Task instructions: Copy the records below, swapping "Açık Hava" for "Bahçe" and changing nothing else. Omit the pictures.

Records provided:

****************

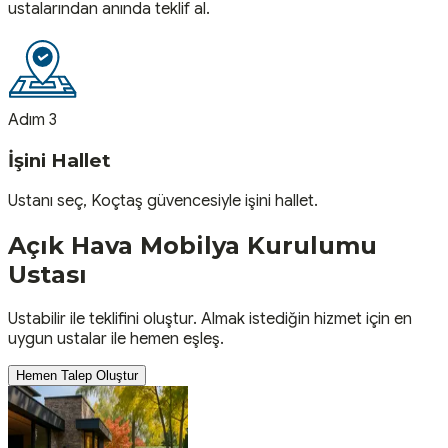
ustalarından anında teklif al.
Adım 3
İşini Hallet
Ustanı seç, Koçtaş güvencesiyle işini hallet.
Açık Hava Mobilya Kurulumu
Ustası
Ustabilir ile teklifini oluştur. Almak istediğin hizmet için en
uygun ustalar ile hemen eşleş.
Hemen Talep Oluştur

****************

Answer to this task:
ustalarından anında teklif al.
Adım 3
İşini Hallet
Ustanı seç, Koçtaş güvencesiyle işini hallet.
Bahçe Mobilya Kurulumu
Ustası
Ustabilir ile teklifini oluştur. Almak istediğin hizmet için en
uygun ustalar ile hemen eşleş.
Hemen Talep Oluştur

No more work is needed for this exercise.